Poznali się na zabawie sylwestrowej. Dziś świętują Złote Gody
Państwo Genowefa i Mieczysław Hader świętowali swoje Złote Gody, odbierając medale za długoletnie pożycie małżeńskie. Ich wspólna historia zaczęła się na sylwestrowej zabawie, a dziś z uśmiechem podkreślają, że sekret ich relacji tkwi w zgodzie, wzajemnym szacunku i czułych słowach, które towarzyszą im przez całe życie.
9 grudnia w Urzędzie Stanu Cywilnego w Oławie, państwo Genowefa i Mieczysław Hader z Niemila świętowali jubileusz Złotych Godów. Medale za długoletnie pożycie małżeńskie nadawane przez Prezydenta RP, wręczyła jubilatom Helena Masło, zastępca wójta Gminy Oława.
Pani Genowefa pochodzi z Witowic, a Pan Mieczysław z Niemila. Poznali się na zabawie sylwestrowej na świetlicy w Oleśnicy Małej, w 1973 roku. - Poznałem przyszłą żonę, kiedy byłem na przepustce z wojska. Najpierw z wujkiem pojechałem na zabawę do Wiązowa, ale tam mi się nie podobało i chciałem pojechać zobaczyć do Oleśnicy Małej, i tak też się stało. I tak zapoznałem się z nią i bawiliśmy się do białego rana - wspomina pan Mieczysław.

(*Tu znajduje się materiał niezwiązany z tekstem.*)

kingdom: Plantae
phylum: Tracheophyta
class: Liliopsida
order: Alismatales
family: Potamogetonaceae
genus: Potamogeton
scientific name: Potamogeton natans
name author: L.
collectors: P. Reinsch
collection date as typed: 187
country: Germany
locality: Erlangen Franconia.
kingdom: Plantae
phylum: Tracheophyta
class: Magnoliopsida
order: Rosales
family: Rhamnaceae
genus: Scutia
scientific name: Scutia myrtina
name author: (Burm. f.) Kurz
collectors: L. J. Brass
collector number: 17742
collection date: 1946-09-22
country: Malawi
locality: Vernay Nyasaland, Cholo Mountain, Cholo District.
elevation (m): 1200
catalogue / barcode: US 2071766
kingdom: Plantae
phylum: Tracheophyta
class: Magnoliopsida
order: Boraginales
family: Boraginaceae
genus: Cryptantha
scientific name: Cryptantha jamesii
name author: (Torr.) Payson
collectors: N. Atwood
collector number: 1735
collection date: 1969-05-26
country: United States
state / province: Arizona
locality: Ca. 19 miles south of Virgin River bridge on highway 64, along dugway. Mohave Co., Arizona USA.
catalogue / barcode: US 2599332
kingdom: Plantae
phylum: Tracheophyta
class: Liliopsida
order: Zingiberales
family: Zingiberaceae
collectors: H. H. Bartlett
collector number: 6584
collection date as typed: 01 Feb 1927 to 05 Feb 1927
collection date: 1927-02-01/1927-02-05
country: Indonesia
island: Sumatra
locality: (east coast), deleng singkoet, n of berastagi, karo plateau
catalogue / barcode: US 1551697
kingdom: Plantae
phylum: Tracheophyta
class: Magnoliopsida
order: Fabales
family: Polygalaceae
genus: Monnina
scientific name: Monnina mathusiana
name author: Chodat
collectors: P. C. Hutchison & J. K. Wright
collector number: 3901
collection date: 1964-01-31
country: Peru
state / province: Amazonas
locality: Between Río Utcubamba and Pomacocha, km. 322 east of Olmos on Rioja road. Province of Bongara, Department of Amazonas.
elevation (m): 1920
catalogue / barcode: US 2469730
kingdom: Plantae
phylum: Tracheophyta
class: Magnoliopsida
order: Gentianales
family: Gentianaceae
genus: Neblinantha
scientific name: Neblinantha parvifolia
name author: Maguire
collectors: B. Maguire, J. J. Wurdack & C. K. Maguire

Pan Mieczysław aż do emerytury pracował w Rolniczej Spółdzielni Produkcyjnej w Niemilu, natomiast Pani Genowefa zajmowała się domem i gospodarstwem. Małżeństwo doczekało się czterech córek i dwójki wnuków. Jaka jest ich recepta na długie, szczęśliwe małżeństwo? - Przede wszystkim, aby nie było kłótni, my się nigdy nie kłóciliśmy, ja do niej nigdy nie powiedziałem "Gienka" zawsze "Gienia", "Gieniusia" - ona do mnie tak samo - dodaje Pan Mieczysław.